Hayes’s professional success continued, with multiple appearances on THE TONIGHT SHOW and a Broadway run in Rodgers and Hammerstein’s Me and Juliet. But by 1969, the nomadic reality of a career in entertainment took a toll on his first marriage, to Mary Hobbs. Hayes noted to Digest in 2017, “Show business is a traveling business. You do theater, you travel. You work on a film, you travel. You work in clubs, you travel. Show business was too much for her and she just left, and suddenly I needed a job where I stayed home. My [five] kids needed me here.” Hayes’s desire to put down roots prompted him to join the DAYS cast, and in February 1970, fans of the show were first introduced to Brent Douglas, the con man better known as Doug Williams.

DAYS

Early in his DAYS career, Hayes fell in love with his leading lady, Susan Seaforth. They married on October 12, 1974.

The role not only became the longest-running of his career, but his serendipitous casting introduced him to his beloved wife, Susan Seaforth Hayes, his longtime DAYS leading lady. As the actor put it to Digest in 2018, “Everybody in the country watched Bill and Susan fall in love and Doug and Julie fall in love all at the same time.” But it wasn’t all smooth sailing. He told Digest in 2018, “What I had to go through post-divorce was anger. I just didn’t want to have a relationship. It was just too hard on me that way. I divorced in 1969 and Susan and I married in ’74. If I’d been normally free in my mind, it would’ve happened a lot quicker but I was not ready. In 1974, my youngest daughter graduated from high school and that was the end of a certain responsibility on my part. My parents celebrated 50 years of marriage and that was an affirmation of relationship and marriage. I took my kids for four weeks to London and that was a family experience that was just fabulous. Those three things put together finally released me from this, ‘I don’t want a relationship. I don’t want to hear about it or talk about it or feel it or anything.’ Suddenly, all that went away and I remember saying to Susan, ‘How about a week from Saturday?’ and she said, ‘Good for me!’ I put on my cowboy hat and my cowboy boots and went over to [the home of] Susan’s mother, and I got down on one knee and I said, ‘I would like to have the hand of your daughter.’ She said, ‘Nope! You have to take the whole girl.’ ” The couple wed at home in front of 16 people. “Two years later, Doug and Julie married and they used exactly the same words that we used in our living room,” Hayes recalled fondly.

DAYS

In 1976, the same year their characters tied the knot, the Hayeses appeared together on the cover of Time magazine.
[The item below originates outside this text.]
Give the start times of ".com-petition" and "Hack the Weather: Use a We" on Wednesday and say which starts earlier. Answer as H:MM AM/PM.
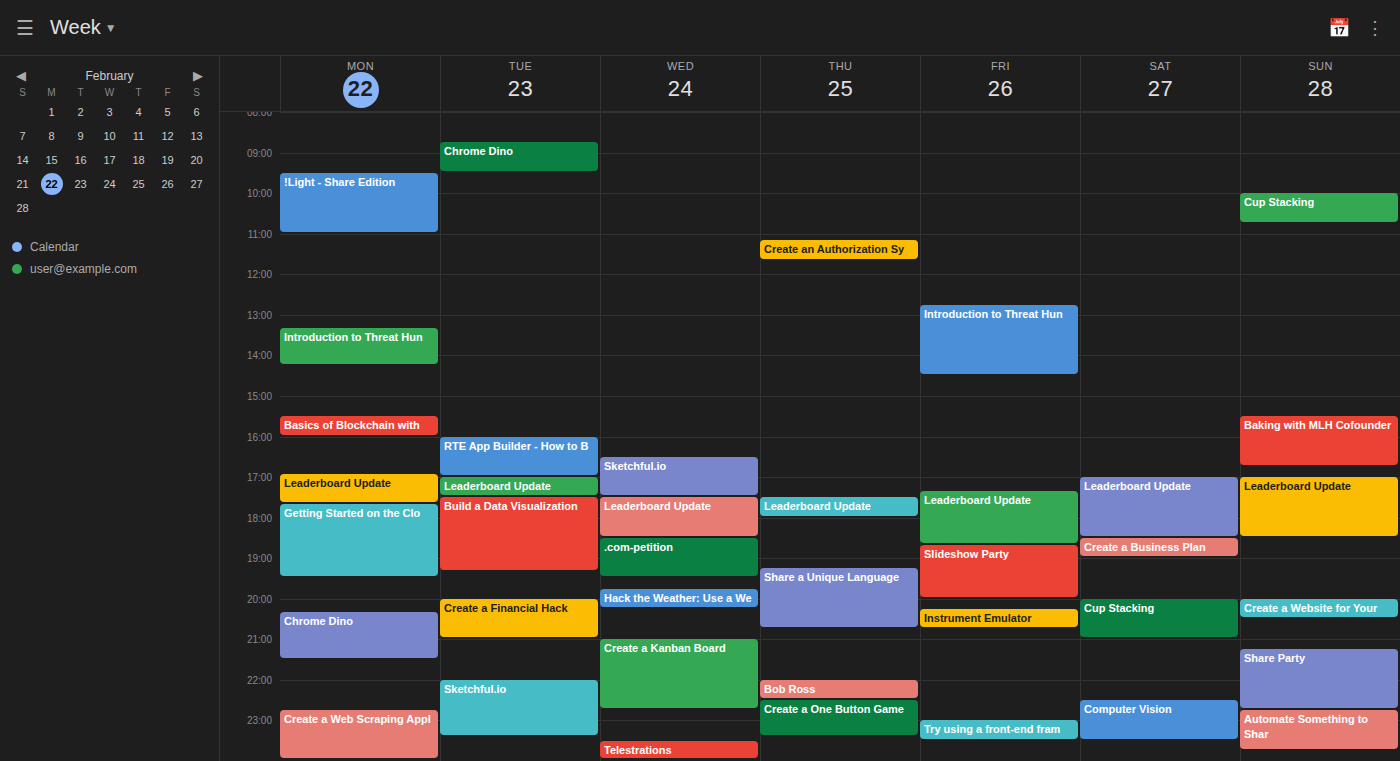
".com-petition" 6:30 PM; "Hack the Weather: Use a We" 7:45 PM.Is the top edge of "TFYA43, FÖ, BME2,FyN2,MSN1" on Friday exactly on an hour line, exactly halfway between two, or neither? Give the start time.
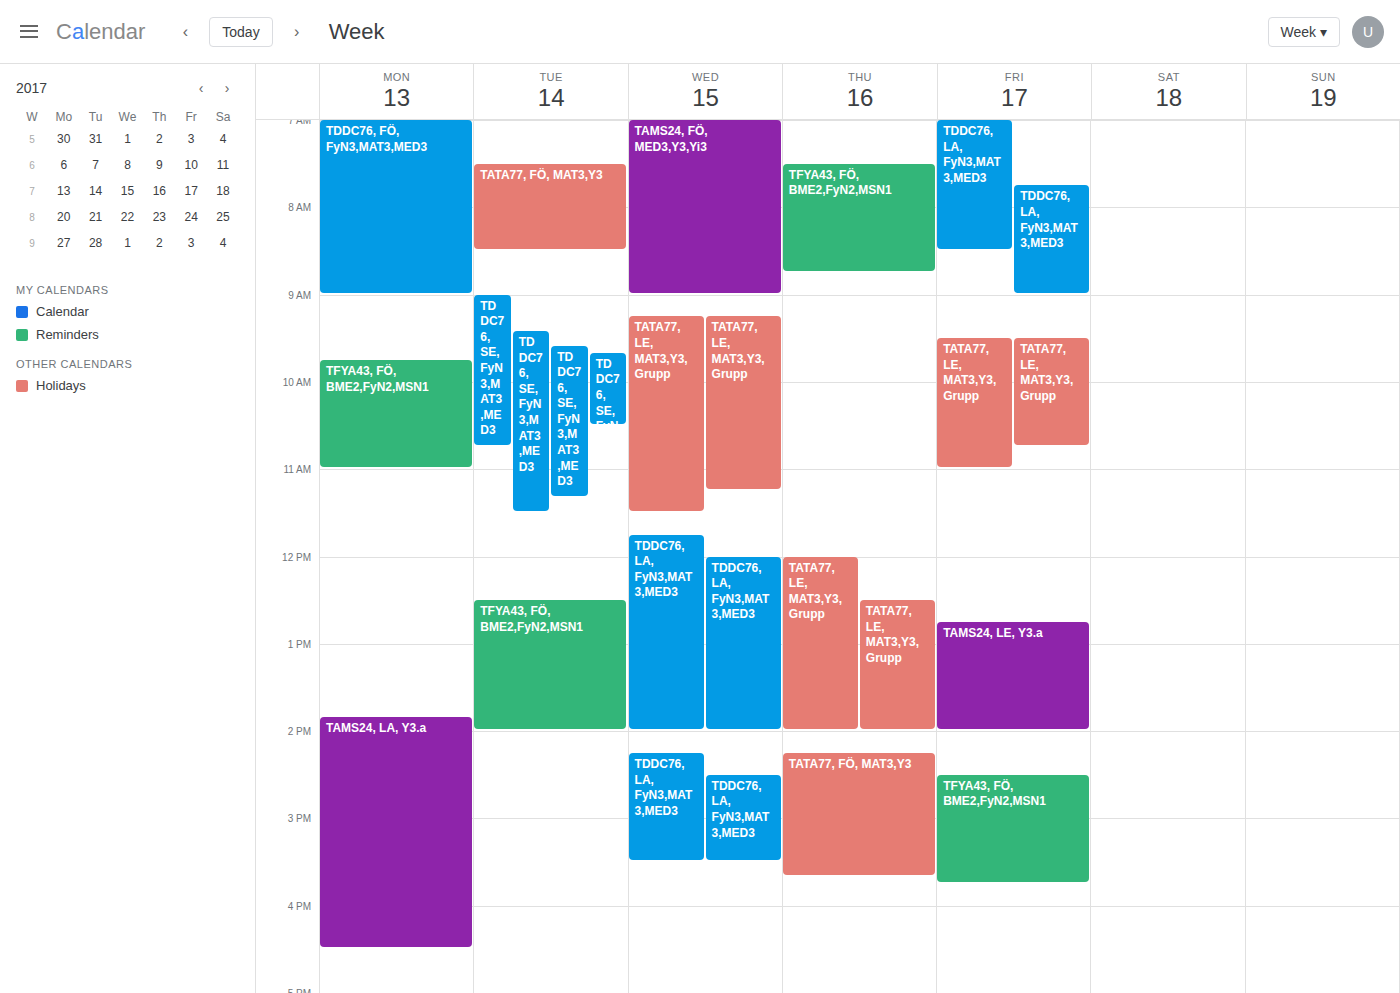
2:30 PM -- halfway between the 2 PM and 3 PM lines.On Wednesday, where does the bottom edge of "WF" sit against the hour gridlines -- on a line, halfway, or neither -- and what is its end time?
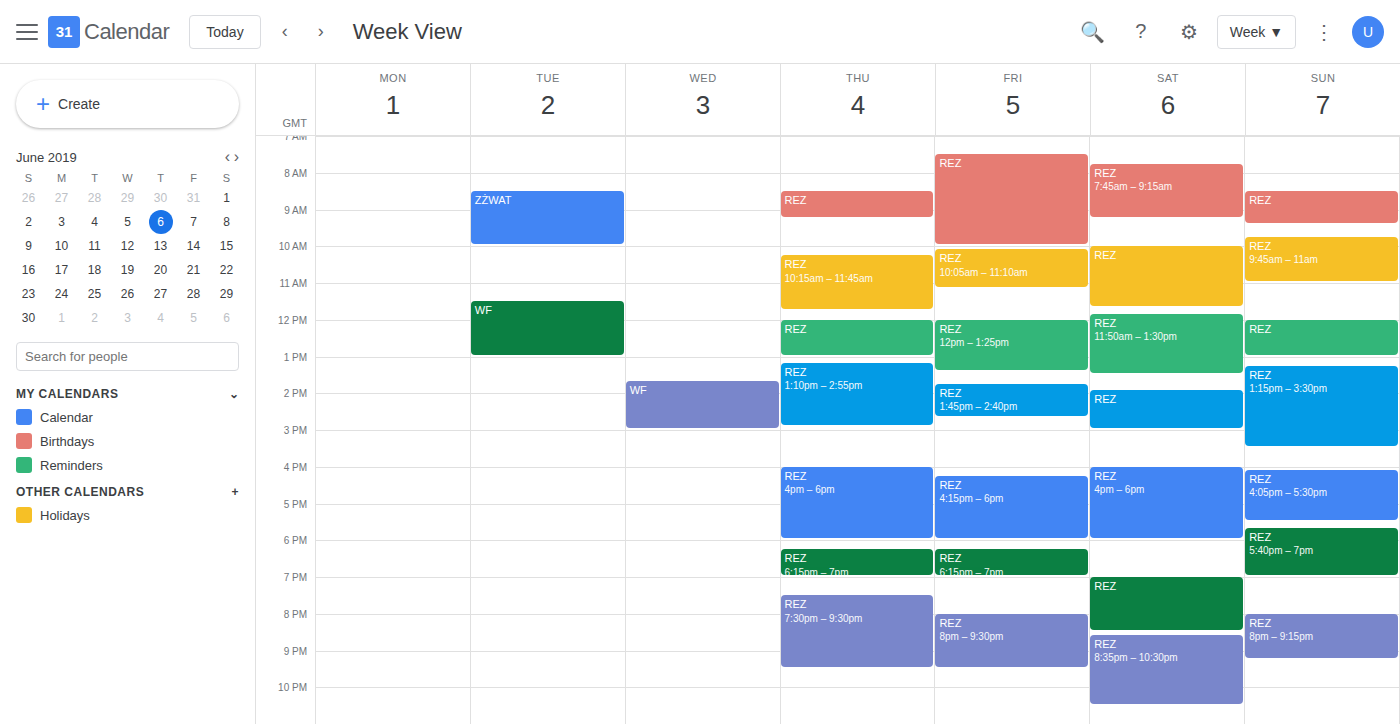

Hayes exited DAYS in 1984, then returned from 1986-87 and 1993-94. After a 1996, he came back from 1999-2003, and returned permanently in 2004. In 2018, along with his wife, Hayes was awarded the Lifetime Achievement Award at the Daytime Emmys.

Hayes

JPI

The Hayeses posed in 2018 with their Lifetime Achievement Daytime Emmys.

Reflecting on his life to Digest in 2017, Hayes noted, “I’ve had quite a varied career, which started in one direction for a long time and then suddenly stopped and started in another direction. I’m very proud of it. I was on YOUR SHOW OF SHOWS, which was one of the best television series of all time. I played on Broadway. I have a hit record. I’ve been on DAYS OF OUR LIVES all these years. I’ve done wonderful things in my career, but what I’m happiest about is my family. I have four children left, I have 12 grandchildren, I have 24 great-grandchildren and that’s my treasure.”

In a statement, DAYS Executive Producer Ken Corday said, “I have known Bill for most of my life and he embodied the heart and soul of Days of our Lives. Although we are grieving and will miss him, Bill’s indelible legacy will live on in our hearts and the stories we tell, both on and off the screen.”

We send our deepest condolences to Hayes’s family, friends, and colleagues.